Parece haver aí a forte sugestão de que, em muitos casos, a morte se deu apenas porque a arma estava disponível. E vidas se perderam, como vemos acima, por motivos banais. Uma briga de parentes, que eram vizinhos, resultou em três cadáveres.

CRIME ORGANIZADO
Sim, a política armamentista de Bolsonaro tem contribuído para espalhar armas e mortes entre pessoas que não integram facções criminosas. Uma divergência de opinião, um acidente de trânsito ou uma briga de família acaba redundando em tragédia.

Mas as escolhas do presidente põem risco também a segurança do país. Leiam trecho de reportagem de Marcelo Godoy, no Estadão:
"Vitor Furtado, o Bala 40, foi surpreendido pela polícia e pelo Ministério Público do Rio vendendo armas para bandidos. Em São Paulo, no bairro do Lageado, na zona leste, os policiais do Departamento de Narcóticos (Denarc) encontraram um arsenal com fuzil, carabina, duas pistolas e dois revólveres com Diego Izidoro, de 35 anos, acusado de participar de um esquema de lavagem de dinheiro do Primeiro Comando da Capital (PCC). Em Uberlândia, em Minas, a Polícia Federal apreendeu na casa de um outro integrante do PCC duas carabinas, um fuzil T4, duas pistolas, uma espingarda e um revólver. Ocorridos em três Estados diferentes, esses não são casos isolados. Indicam antes uma nova forma de agir do crime organizado.

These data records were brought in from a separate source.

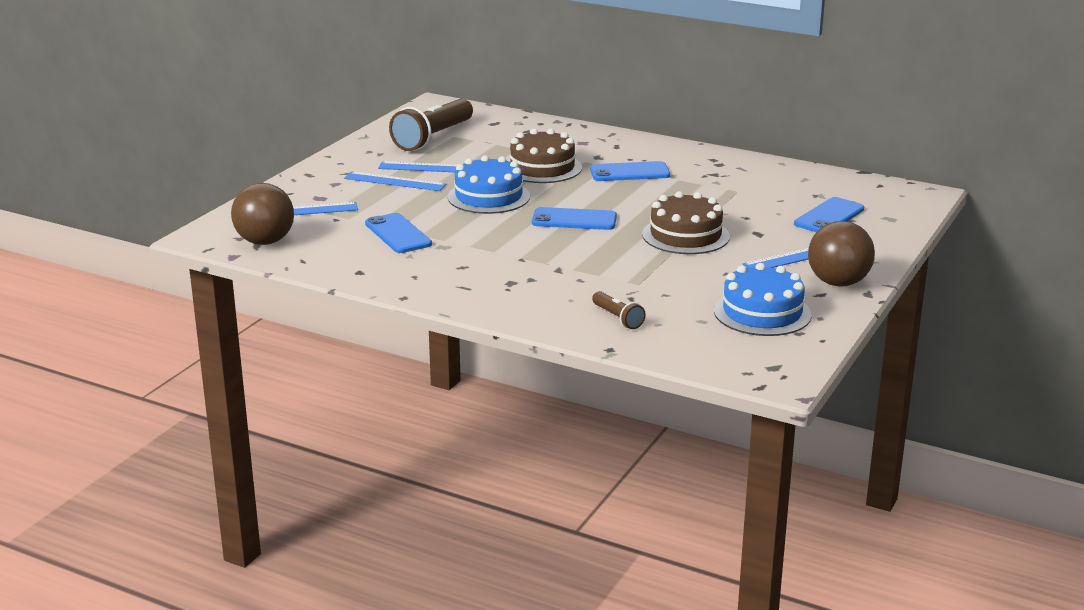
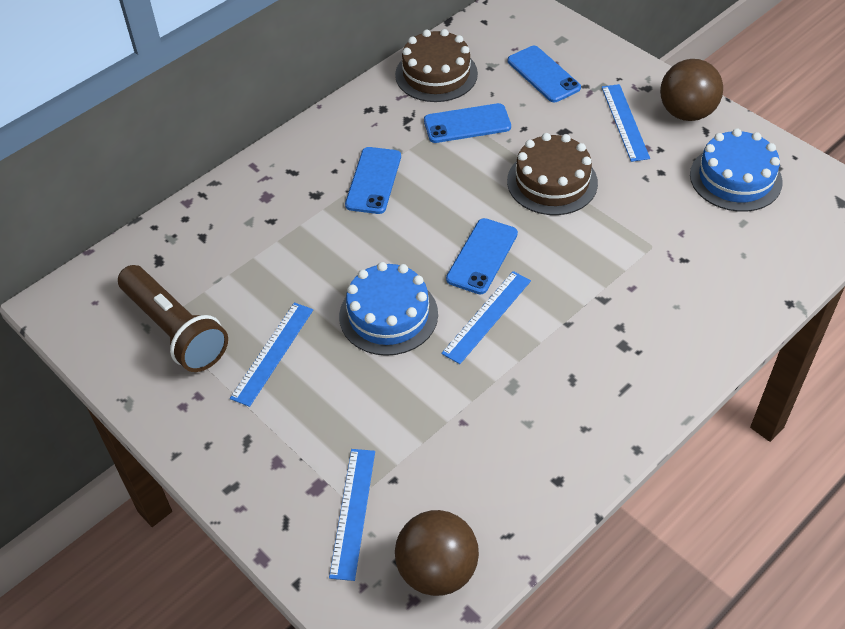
camera: 70 degrees left, 25 degrees up
blue ruler [344,171,447,191] -> blue ruler moved to [441,271,531,364]
blue phone [365,213,432,253] -> blue phone moved to [424,103,511,143]
brown cake [507,129,582,183] -> brown cake moved to [395,29,478,102]
brown flashlight [592,291,646,329] -> none

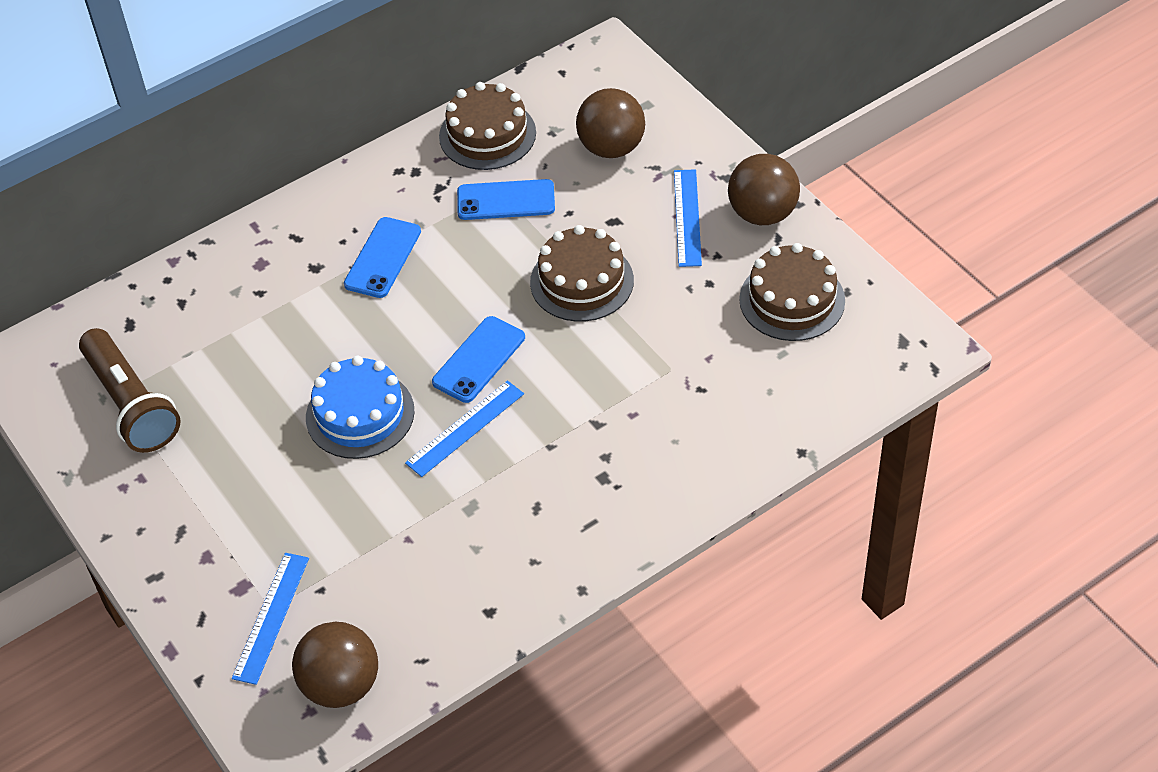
camera: 10 degrees right, 0 degrees up
blue ruler [230,303,313,407] -> none
blue phone [508,46,581,102] -> brown ball [576,88,645,158]
blue cake [690,129,783,212] -> brown cake [739,243,845,341]

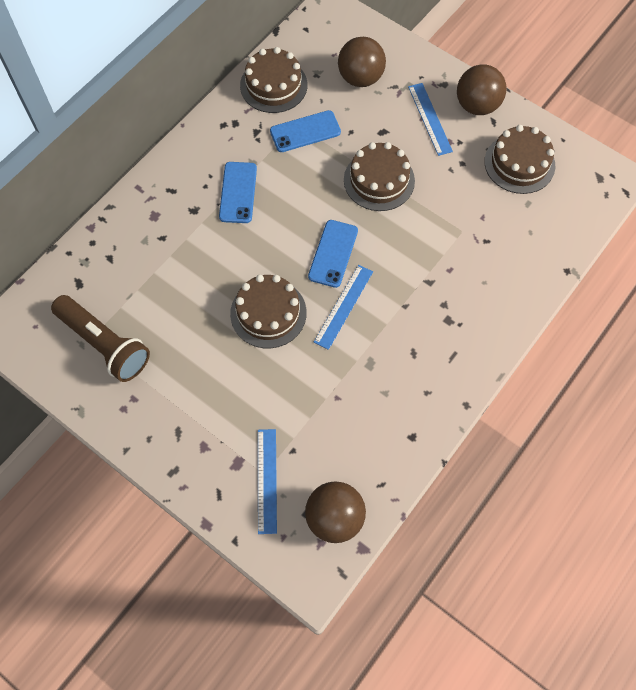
camera: 20 degrees left, 15 degrees up
blue cake [306,355,414,459] -> brown cake [230,275,307,348]

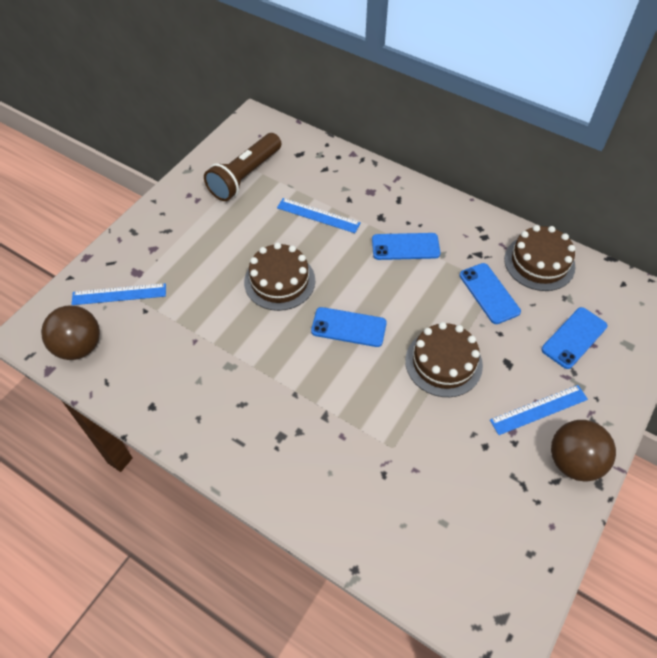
camera: 85 degrees right, 10 degrees down
blue ruler [314,265,373,350] -> blue ruler moved to [277,198,361,233]
brown ball [338,37,386,87] -> blue phone [541,307,608,369]
brown cake [485,125,555,194] -> none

Mas o que todos esses fatos têm a ver? Todas as armas foram compradas legalmente por laranjas ou por criminosos com extensa ficha criminal que se registraram como colecionadores, atiradores ou caçadores, os chamados CACs. A porteira que Jair Bolsonaro abriu para a turma do lobby da bala em 2019 e em 2020 com decretos que alteraram trechos do Estatuto do Desarmamento, ampliando o acesso a armas de fogo potentes, a munições e ao porte, facilitou a vida das facções criminosas. O Senado chegou a aprovar um decreto para derrubar as medidas, mas Bolsonaro decidiu revogá-las para evitar uma derrota no Legislativo.

Em seguida, o presidente reeditou normas com efeitos semelhantes. Em 2020, alterou regras ligadas a Produtos Controlados pelo Exército Brasileiro (PCE) e à aquisição, ao registro, ao cadastro e à posse de armas. O Comando do Exército participou do movimento, revogando em abril de 2020 três portarias do Comando Logístico (Colog), órgão que administra armas e munições. Elas tratavam do transporte, do rastreamento, da identificação e da marcação de armas, munições e produtos bélicos."

ENCERRO
Assim morrem os brasileiros e assim se abrem as veredas para o crime organizado no Brasil. As Forças Armadas poderiam, dentro do seu papel institucional, ter resistido à tara armamentista de Bolsonaro. Mas cederam.

Alguns dos fardados preferiram ver problema nas urnas eletrônicas. Enquanto brasileiros morrem de susto, de bala ou vício.